Just as the Mayan prophecy predicted - musically at least - 2012 felt like the end of days. Obviously, it wasn't all bad, but for every transcendent moment from Frank Ocean or Swans there were risible efforts from Kreayshawn, The Killers, The Whigs and of course, those three (three??) Green Day albums. Yet, amidst these dark times, some gracile highlights emerged; one gem in particular was Ninetails's second EP Slept and Did Not Sleep.
A thoughtful slice of intelligent leftfield pop, it flickered to life with more inventive intensity than most bands could muster over the course of a full album. And while some of the more scattergun moments proved it wasn't destined to be their definitive work, it showed huge potential. However, since then it's all gone rather quiet, with little sign of the quartet capitalising on that modestly positive acclaim. So, as they return with their latest EP Quiet Confidence, it shouldn't come as a surprise that the intervening year has been tumultuous, with the four-piece reduced to a trio after the exit of lead singer and guitarist Ed Black.
Obviously, the fallout from the departure of any bandmate - not least the singer - is a setback, but rarely more so than for a fledgling group; fresh-faced aspirations buckling before they've begun to develop. But what might have spelt an unceremonious end for another band, seems to have been Ninetails' catalyst for change, forcing them beyond the confines of their earlier work and - rather than simply ploughing the same furrow - driving them to expressive new sonic heights.
The key to unlocking the EP lies in opening track 'Radiant Hex', which is - according to the trio - the account of an exorcism. It shivers with backmasked guitars and darkly propulsive percussion, while harmonic wails and muddied field recordings intertwine at its heart. If this all sounds a little claustrophobic, it is - but it's alleviated through brass refrains and angelic harmonies which rise into the aether and light a way through the darkness. These densely layered waves of sound offer a catharsis which reverberates throughout the six tracks; if this is an exorcism then it's demons of the past that are being cast out.
This sense of an emotional purge is what bleeds into 'An Aria', which feels like an extension of 'Radiant Hex'; similarly recursive themes spilling across the tracks, but explored here in a more expressive and organic tone. Sombre pianos and impenetrable dubstep-esque beats building walls of ambiance; only to collapse on one another in blissful sonic chaos, leaving nothing but a stark trumpet solo in its wake. 'O for Two' amends this disarray with cohesion; juddering with a darkly alluring progressive R&B that wraps itself in elements of electronica - concluding the first half of the EP with their most conventional but bewitching song.
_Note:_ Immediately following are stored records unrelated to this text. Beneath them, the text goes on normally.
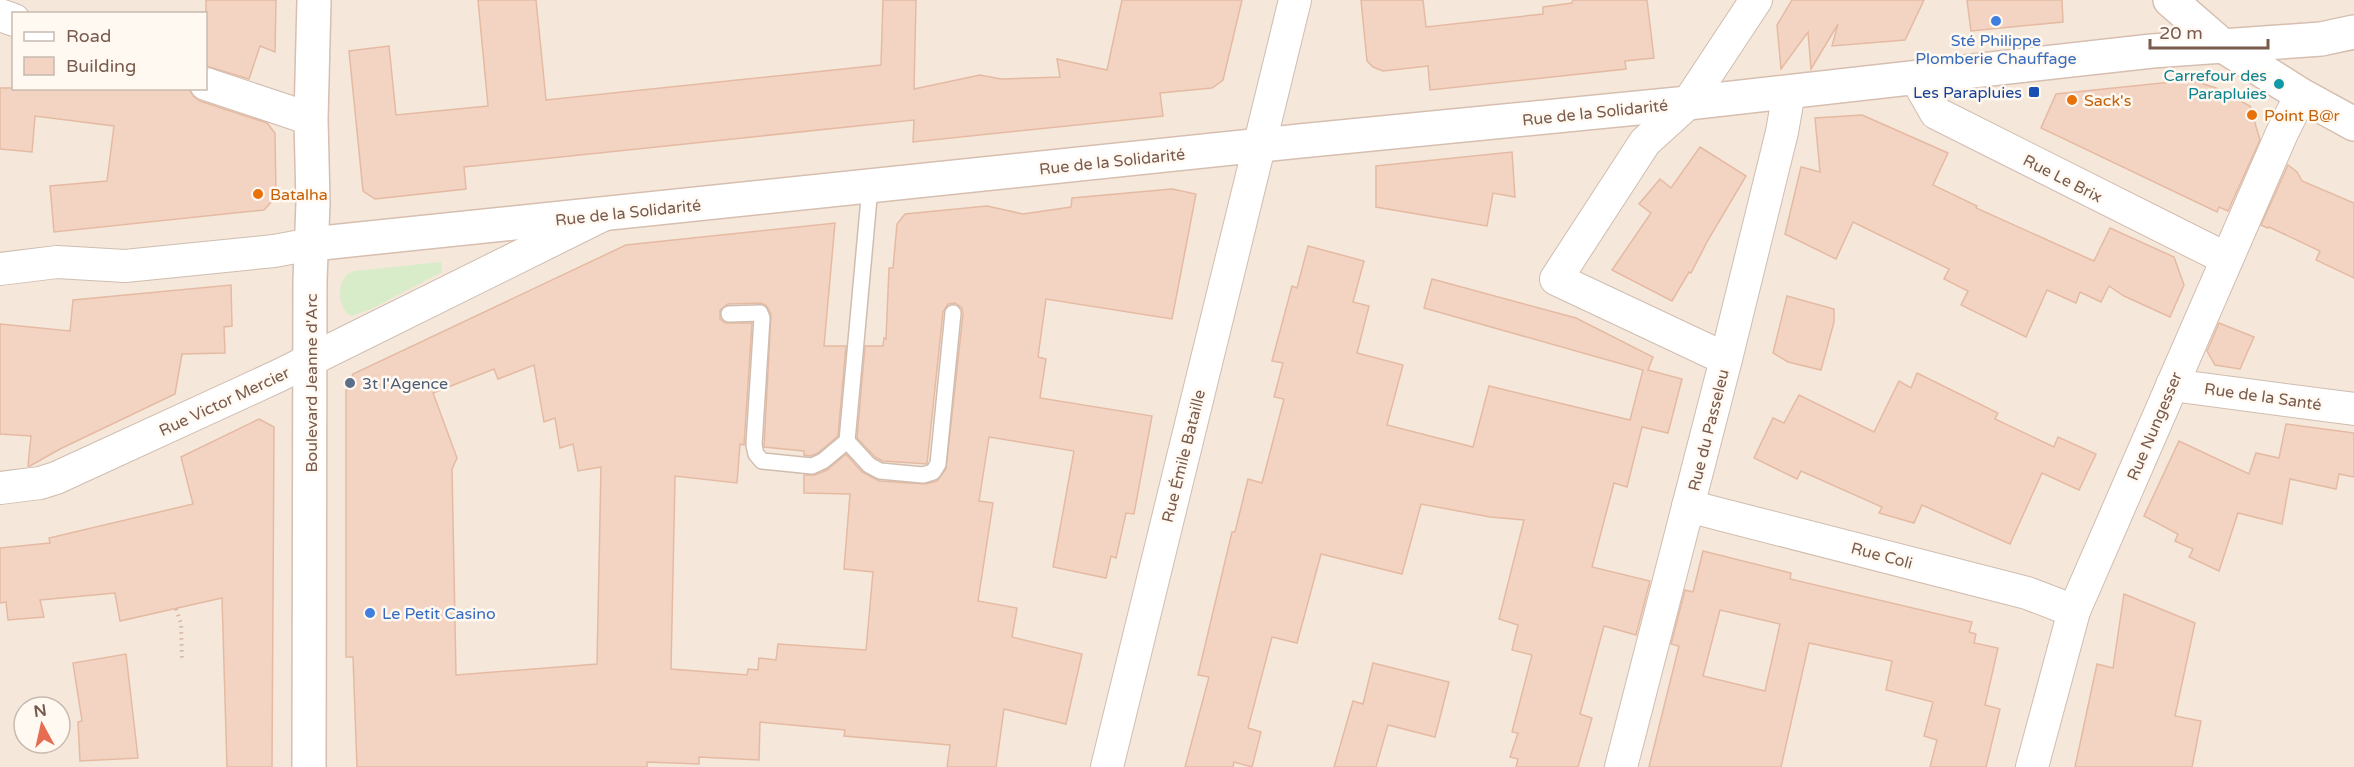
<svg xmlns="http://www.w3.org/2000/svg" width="2354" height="767" font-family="'Varela Round',sans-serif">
	<rect width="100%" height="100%" fill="#fdf5eb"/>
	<path fill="#f5e7d9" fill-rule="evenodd" d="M0 0H2354V767H0ZM14 14H206V88H14ZM24 707H60V743H24Z"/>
	<path fill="#d8ecc9" d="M441 262 442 272 371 309 352 316C339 311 336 287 346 276 347 274 352 272 354 271Z"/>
	<g fill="#f3d4c3" stroke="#e5baa3" stroke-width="1.5" fill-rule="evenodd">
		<polygon points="206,0 276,0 275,52 260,46 249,79 206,66"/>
		<polygon points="478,0 536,0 546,100 881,65 883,0 916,0 914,89 980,75 1001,79 1060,77 1057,59 1107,70 1122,0 1242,0 1223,80 1212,88 1160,93 1163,116 913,142 914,120 464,167 466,189 375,199 363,191 349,51 389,46 396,115 488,106"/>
		<polygon points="1361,0 1423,0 1426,27 1543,14 1543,7 1572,3 1573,0 1647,0 1654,58 1625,61 1626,69 1430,90 1428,66 1383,71 1373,67 1367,61"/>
		<polygon points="1792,0 1924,0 1905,40 1832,46 1838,24 1811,69 1808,32 1781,69 1777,25"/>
		<polygon points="1967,0 2062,0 2063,22 1971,31"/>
		<polygon points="2191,80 2216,88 2250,106 2260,140 2228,211 2219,207 2217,212 2041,128 2056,94"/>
		<polygon points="0,88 189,88 193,96 200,101 267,123 275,133 276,197 264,210 54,232 50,186 107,181 114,126 35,116 32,152 0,149"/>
		<polygon points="1862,115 1948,153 1933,185 1977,206 1976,208 2094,261 2110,228 2174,257 2184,285 2170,317 2124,296 2109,286 2101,302 2080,292 2076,303 2047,290 2026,337 1961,305 1968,291 1944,279 1949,269 1853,222 1836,259 1785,234 1801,167 1820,172 1815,118"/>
		<polygon points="1700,147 1746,176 1708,240 1691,273 1689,272 1672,301 1612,270 1651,213 1639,204 1660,179 1671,188"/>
		<polygon points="1512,152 1515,197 1493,193 1487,226 1376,207 1376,166"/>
		<polygon points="2288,165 2297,172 2302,181 2354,203 2354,278 2316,260 2320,251 2269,227 2268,228 2261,225"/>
		<path d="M1172 189 1196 194 1172 319 1046 299 1038 357 1046 359 1040 398 1152 416 1134 514 1126 513 1116 558 1111 556 1106 578 1053 567 1074 451 989 437 979 501 993 503 978 601 1017 608 1012 637 1082 654 1066 724 1004 709 996 767H947L950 745 844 736 845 730 760 722 759 760 699 757V764L647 762V767H357L353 657H346V391L353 374 626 245 835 223 824 346H846L838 436 818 453 810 456 804 455V451L764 447 771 314 766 305 760 303 728 304 720 310V319L725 323H752L744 445 740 444 737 483 675 476 671 669 747 675 748 669 758 670 759 658 776 660 778 644 866 650 873 572 844 569 850 494 804 493V475H815L827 470 846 454 862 472 879 481 925 484 937 481 946 469 963 314 962 308 955 303 948 304 943 312 927 464 883 461 875 457 857 438 865 346H883L884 338 886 339 889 268H893L897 224 905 214 987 206 1023 214 1071 207 1072 198ZM534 365 544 422 555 418 560 448 573 444 578 471 601 467 597 664 456 675 452 469 457 458 433 393 494 369 498 379Z"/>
		<polygon points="1308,246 1364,261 1353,302 1369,306 1357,353 1403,365 1387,425 1473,447 1489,386 1630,420 1643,370 1424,308 1432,279 1576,318 1653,357 1648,370 1682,379 1668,433 1642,427 1627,487 1614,483 1592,567 1650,581 1636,635 1604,626 1580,714 1592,718 1578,767 1516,767 1518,759 1510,757 1518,733 1512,732 1532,655 1512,650 1518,625 1499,619 1524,520 1490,517 1421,504 1402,574 1321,554 1297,643 1272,637 1248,728 1261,732 1252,767 1234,762 1233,767 1185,767 1209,677 1198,675 1232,532 1235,532 1248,479 1262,483 1284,399 1274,397 1283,363 1272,361 1292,286 1297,288"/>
		<polygon points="231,285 232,326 224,327 225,353 182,354 175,394 60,449 30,466 28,466 31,436 0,434 0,324 70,331 73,300"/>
		<polygon points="1787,296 1834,309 1834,322 1821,370 1788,362 1773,353"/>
		<polygon points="2219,323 2254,337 2240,369 2215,365 2207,351"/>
		<polygon points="1917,373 1998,413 1995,419 2054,447 2058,437 2096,454 2079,490 2042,473 2010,544 1922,505 1914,523 1879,513 1882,507 1801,471 1797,479 1754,458 1773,418 1784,423 1799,395 1874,432 1899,381 1911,388"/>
		<polygon points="259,419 274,427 272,767 227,767 222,598 120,621 115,593 40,600 44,617 8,620 6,602 0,603 0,548 50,543 49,538 193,504 181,457"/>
		<polygon points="2286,424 2354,433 2354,477 2339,474 2336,489 2290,479 2282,524 2238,513 2219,571 2189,557 2193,549 2175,541 2178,534 2144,516 2179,441 2249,474 2256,453 2279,458"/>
		<path d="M1703 551 1791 573 1790 579 1972 622 1969 632 1976 634 1974 643 1998 648 1985 705 2000 709 1986 767H1930L1937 740 1924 736 1933 702 1886 690 1892 661 1809 643 1781 767H1649L1679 646 1671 644 1685 590 1693 592ZM1720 610 1780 624 1765 691 1703 676Z"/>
		<polygon points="2124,594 2195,623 2175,716 2201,721 2192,767 2075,767 2097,664 2113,668"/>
		<polygon points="126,654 138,758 80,761 78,722 82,721 73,663"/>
		<polygon points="1373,663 1449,682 1435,737 1388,725 1376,767 1334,767 1353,701 1363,704"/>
	</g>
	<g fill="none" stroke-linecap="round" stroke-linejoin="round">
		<defs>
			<g id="lane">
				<polyline points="729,314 760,313 762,318 754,445 756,454 762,461 812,466 823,461 847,441 870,187"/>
				<polyline points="847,441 869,465 880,471 923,475 933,472 938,464 953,313"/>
			</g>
			<g id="street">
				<polyline points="0,15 14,20"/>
				<polyline points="1916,78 1936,113 2227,259"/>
				<polyline points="206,84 311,119"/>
				<polyline points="0,269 57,262 125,266 274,251 312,244"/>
				<polyline points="1726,359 1556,279 1645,142 1688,103 1756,0"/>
				<polyline points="2172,385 2354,409"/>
				<polyline points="0,488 40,483 56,478 278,376 601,216"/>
				<polyline points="1688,506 2027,593 2074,611"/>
				<polyline points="1107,767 1295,0"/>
				<polyline points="1621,767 1726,359 1782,132 1789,92"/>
				<polyline points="2032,767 2074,611 2282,133 2301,95"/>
			</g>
			<g id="secondary">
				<polyline points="2170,0 2223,46 2301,95 2354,124"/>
				<polyline points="312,244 1300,141 1688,103 2152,51 2321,39 2354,32"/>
				<polyline points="309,767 310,280 313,203 311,119 314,0"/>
			</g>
		</defs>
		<use href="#lane" stroke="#d0bdb0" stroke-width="18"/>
		<use href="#street" stroke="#d0bdb0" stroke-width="34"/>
		<use href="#secondary" stroke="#d6bfb0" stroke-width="36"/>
		<polyline stroke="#d8b7a5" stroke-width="4" stroke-dasharray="1.5 4.5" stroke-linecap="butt" points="176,609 181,623 182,662"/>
		<use href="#lane" stroke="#fff" stroke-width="15"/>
		<use href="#street" stroke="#fff" stroke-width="32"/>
		<use href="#secondary" stroke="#fff" stroke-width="33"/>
	</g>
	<g fill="#3f7fe0" stroke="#fff9f2" stroke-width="2">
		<circle cx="1996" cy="21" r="6"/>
		<circle cx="370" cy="613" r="6"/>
	</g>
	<circle fill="#0f9aa8" stroke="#fff9f2" stroke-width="2" cx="2279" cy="84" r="6"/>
	<rect fill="#1a4fb4" stroke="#fff9f2" stroke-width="2" x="2028" y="86" width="12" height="12" rx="3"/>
	<g fill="#e8710a" stroke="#fff9f2" stroke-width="2">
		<circle cx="2072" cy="100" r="6"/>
		<circle cx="2252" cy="115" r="6"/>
		<circle cx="258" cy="194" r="6"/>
	</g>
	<circle fill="#5c6f8a" stroke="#fff9f2" stroke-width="2" cx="350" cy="383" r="6"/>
	<g text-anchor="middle" stroke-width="5" stroke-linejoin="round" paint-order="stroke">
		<g font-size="16" fill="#366cbe" stroke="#fff9f2">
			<text x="1996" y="46">Sté Philippe<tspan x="1996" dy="18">Plomberie Chauffage</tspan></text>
			<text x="382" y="619" text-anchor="start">Le Petit Casino</text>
		</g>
		<g font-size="16" fill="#0d838f" stroke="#fff9f2" text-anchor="end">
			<text x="2267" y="81">Carrefour des<tspan x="2267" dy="18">Parapluies</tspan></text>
		</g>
		<g font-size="16" fill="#164399" stroke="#fff9f2" text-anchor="end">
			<text x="2022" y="98">Les Parapluies</text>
		</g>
		<g font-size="16" fill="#c56008" stroke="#fff9f2" text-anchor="start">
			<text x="2084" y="106">Sack's</text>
			<text x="2264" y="121">Point B@r</text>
			<text x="270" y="200">Batalha</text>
		</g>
		<g font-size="16" fill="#795b4d" stroke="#fff9f2">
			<text transform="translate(1595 112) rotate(-6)" y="6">Rue de la Solidarité</text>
			<text transform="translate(1112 161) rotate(-6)" y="6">Rue de la Solidarité</text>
			<text transform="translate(2063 178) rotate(27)" y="6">Rue Le Brix</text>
			<text transform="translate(628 212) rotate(-6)" y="6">Rue de la Solidarité</text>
			<text transform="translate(311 383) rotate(-90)" y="6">Boulevard Jeanne d'Arc</text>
			<text transform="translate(2263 396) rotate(8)" y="6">Rue de la Santé</text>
			<text transform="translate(224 401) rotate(-25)" y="6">Rue Victor Mercier</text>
			<text transform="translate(2154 426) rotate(-67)" y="6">Rue Nungesser</text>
			<text transform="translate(1708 430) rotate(-76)" y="6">Rue du Passeleu</text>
			<text transform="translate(1183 456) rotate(-76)" y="6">Rue Émile Bataille</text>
			<text transform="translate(1882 555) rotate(15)" y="6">Rue Coli</text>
		</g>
		<g font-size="16" fill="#4e5e75" stroke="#fff9f2" text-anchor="start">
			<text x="362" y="389">3t l'Agence</text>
		</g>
	</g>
	<rect x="12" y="12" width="195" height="78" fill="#fff9f2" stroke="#c9bab0" stroke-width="1.5"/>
	<rect x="24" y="32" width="30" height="9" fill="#ffffff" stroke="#c9bab0" stroke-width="1.5"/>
	<text x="66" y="42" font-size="18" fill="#795b4d">Road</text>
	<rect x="24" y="57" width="30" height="18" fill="#f3d4c3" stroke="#c9bab0" stroke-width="1.5"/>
	<text x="66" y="72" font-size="18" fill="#795b4d">Building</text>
	<g transform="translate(42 725) rotate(352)"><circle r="28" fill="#fff9f2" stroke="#c9bab0" stroke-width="1.5"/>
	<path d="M0-4.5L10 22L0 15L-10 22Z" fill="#e66d51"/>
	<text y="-9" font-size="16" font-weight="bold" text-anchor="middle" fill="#795b4d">N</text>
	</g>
	<path d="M2150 39v9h118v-9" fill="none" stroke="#795b4d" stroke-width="3"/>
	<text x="2159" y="39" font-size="18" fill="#795b4d" stroke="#fff9f2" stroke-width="4.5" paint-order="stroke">20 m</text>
</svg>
The latter three tracks drip with an increasingly discordant mood which - whilst undeniably enthralling - can feel wildly tangental at times. 'Quiet Confidence/Pure Utopian Moment' switches between off kilter prayers of devotion and gleaming ambience, beats shimmering around soft vocals only to be shattered by a ominous sonics. The indecipherable autotuned vocals of 'Hopelessly Devoted' are nestled by fluttering melodies and deep bass groans coalescing under the arcane poetry. The EP's closer - and its most oppressively complex moment - 'Sinn Djinn' is spectral and undefined, part night terror/part redemptive coda to the feverish dreams that have preceded.
If Ninetails could channel greater focus into the more esoteric passages of their sound they might just transcend into a very special prospect indeed. But for now they have every right to remain self-assured. Quiet Confidence marks the work of a different group to the one we saw in 2012, taking into account their past and filtering it into something new and - at times - luminous; making evolutionary strides that foreshadow exceptional things to come.